The irony of it all: One of the first times I've seen LGBTs in comics discussed here in any sort of positive light, and it's ultimately only done so you - and I suppose all of us as well, considering the comments - can do a metaphorical fandango on someone's grave while the body is still warm enough.
I mean, as much as I disagreed with his opinions and such, I can't help but keep thinking that he's a human being. I'm not asking that we all suddenly morn him as if he's a great man, but we don't all need to line up and continue shitting on his headstone before the body's even cold, surely. A modicum of decorum is all I ask, and hell, you don't even need to do that. Continue calling him a hateful bigot if you want; he defiantly did enough to earn that credit.
But we almost definitely Don't need to start dragging LGBT representation through this dirt as some sort of "har har fuck you" kinda thing. Now I can't help but think that my thinking of these comics and the good things they did is going to be forever tempered by the thought that someone fought to the death against them and people waved them in his barely-dead face going "HAR HAR YOU FUCKING FAILED YOU IDIOTIC CUNTFLAP! SUCK ON THE DEVIL'S PITCHFORK YOU HATEFUL SCUM!"

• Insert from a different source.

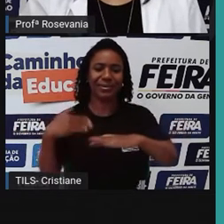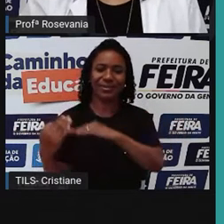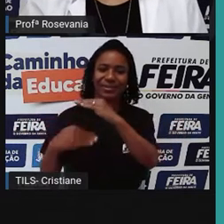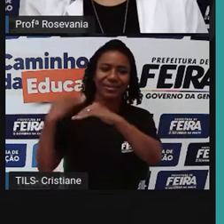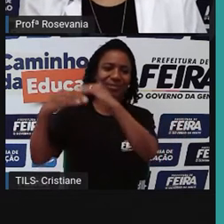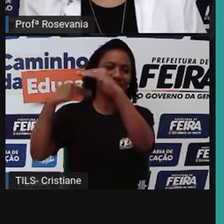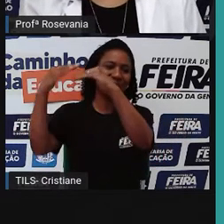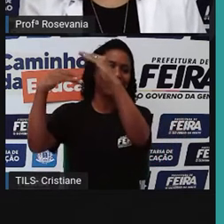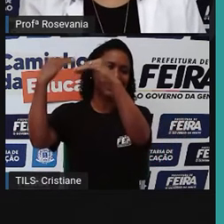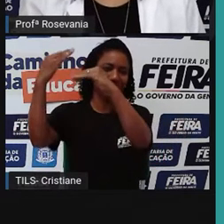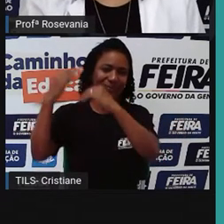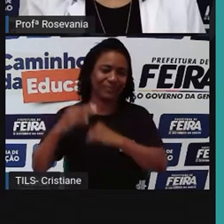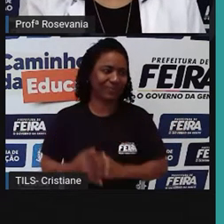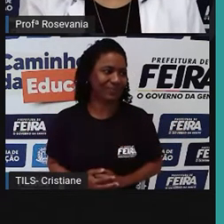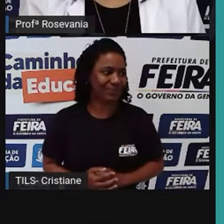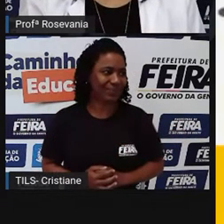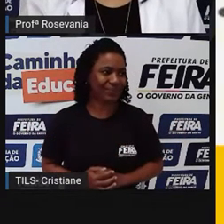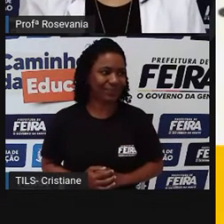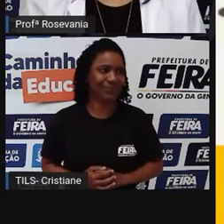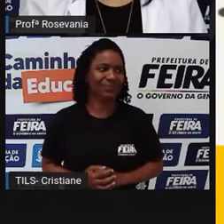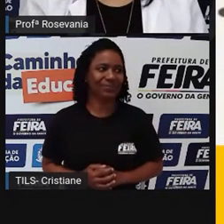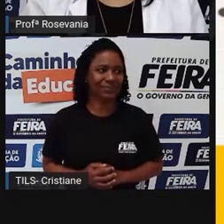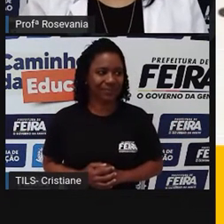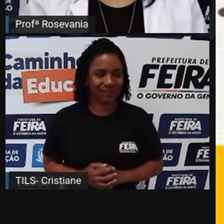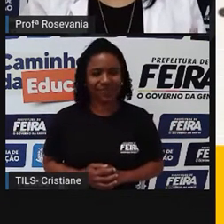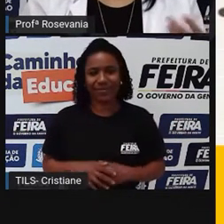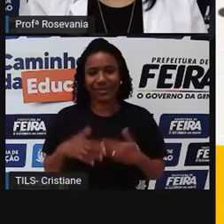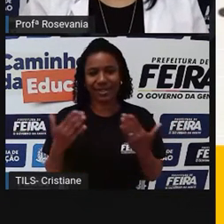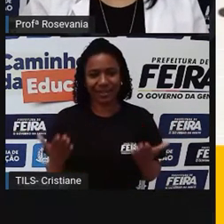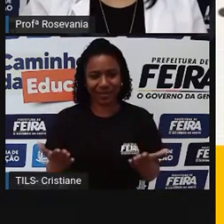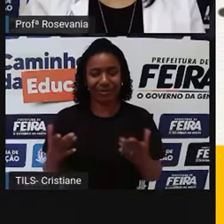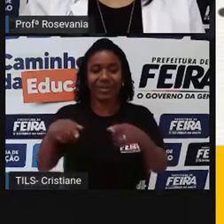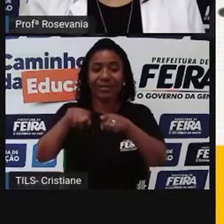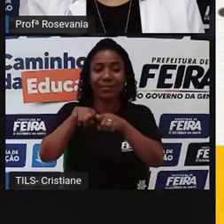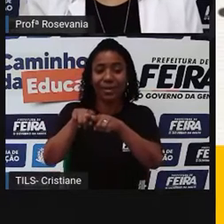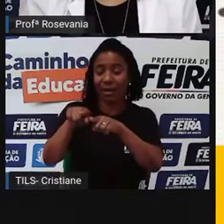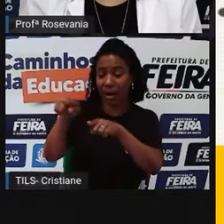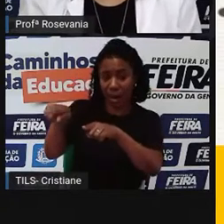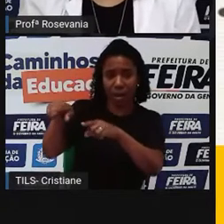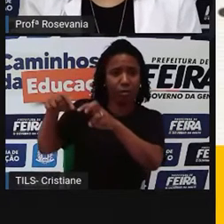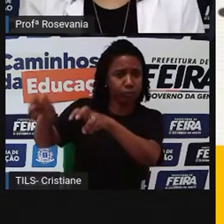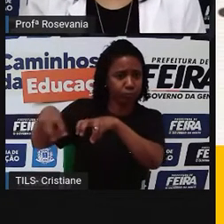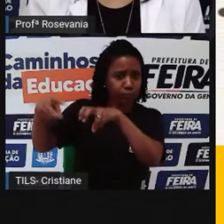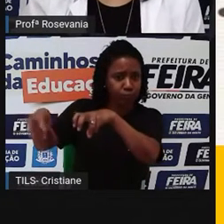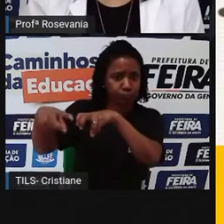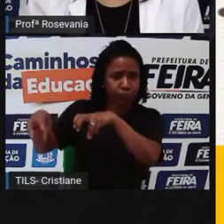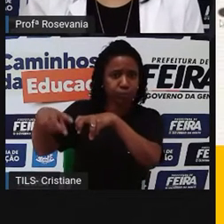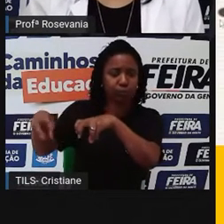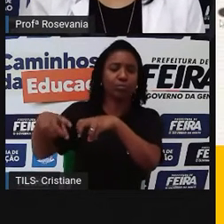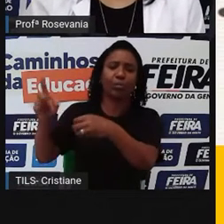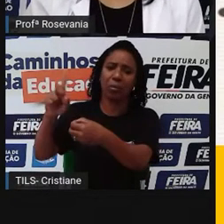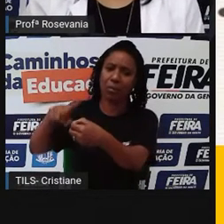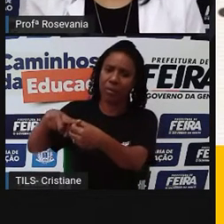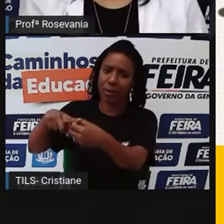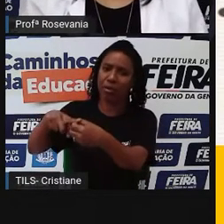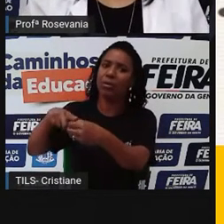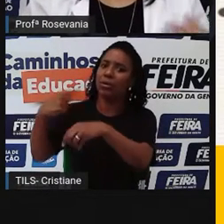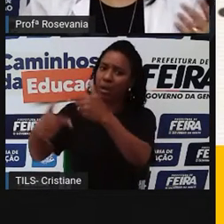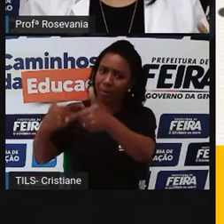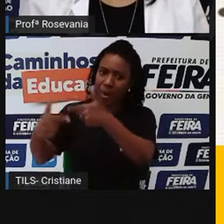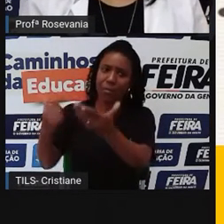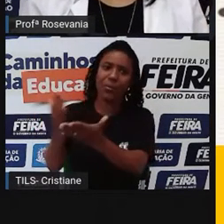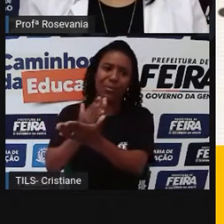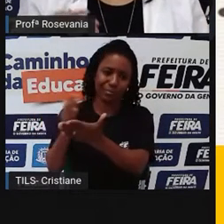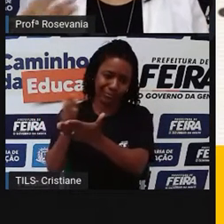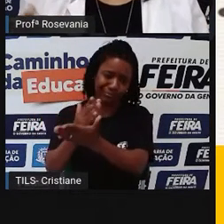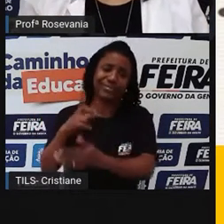da área do espaço urbano. Não que no espaço rural também não tenha esse tipo de serviço. Mas aí é importante, já que eu falei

I'm not asking that everyone suddenly change your emotions: That's impossible. I'm not even saying that not keeping quiet is a bad thing to do. It's more that keeping quiet is a good thing to do, if you get me - the more moral action. I say again: Not keeping quiet, spewing hatred and bile at a man you hate and feel deserves bile? Perfectly acceptable. Understandable. But rising above that? Considering him just, in the end, a man worthy of at least peaceful rest? Well, that just feels more right to me. Even if he did cause problems to others, it's ultimately something he wasn't 100% in control of: His beliefs, and the passion he had for those beliefs, and the actions he took because of said passion, it all seems like it was almost inevitable. He's not a monster: more a lost man.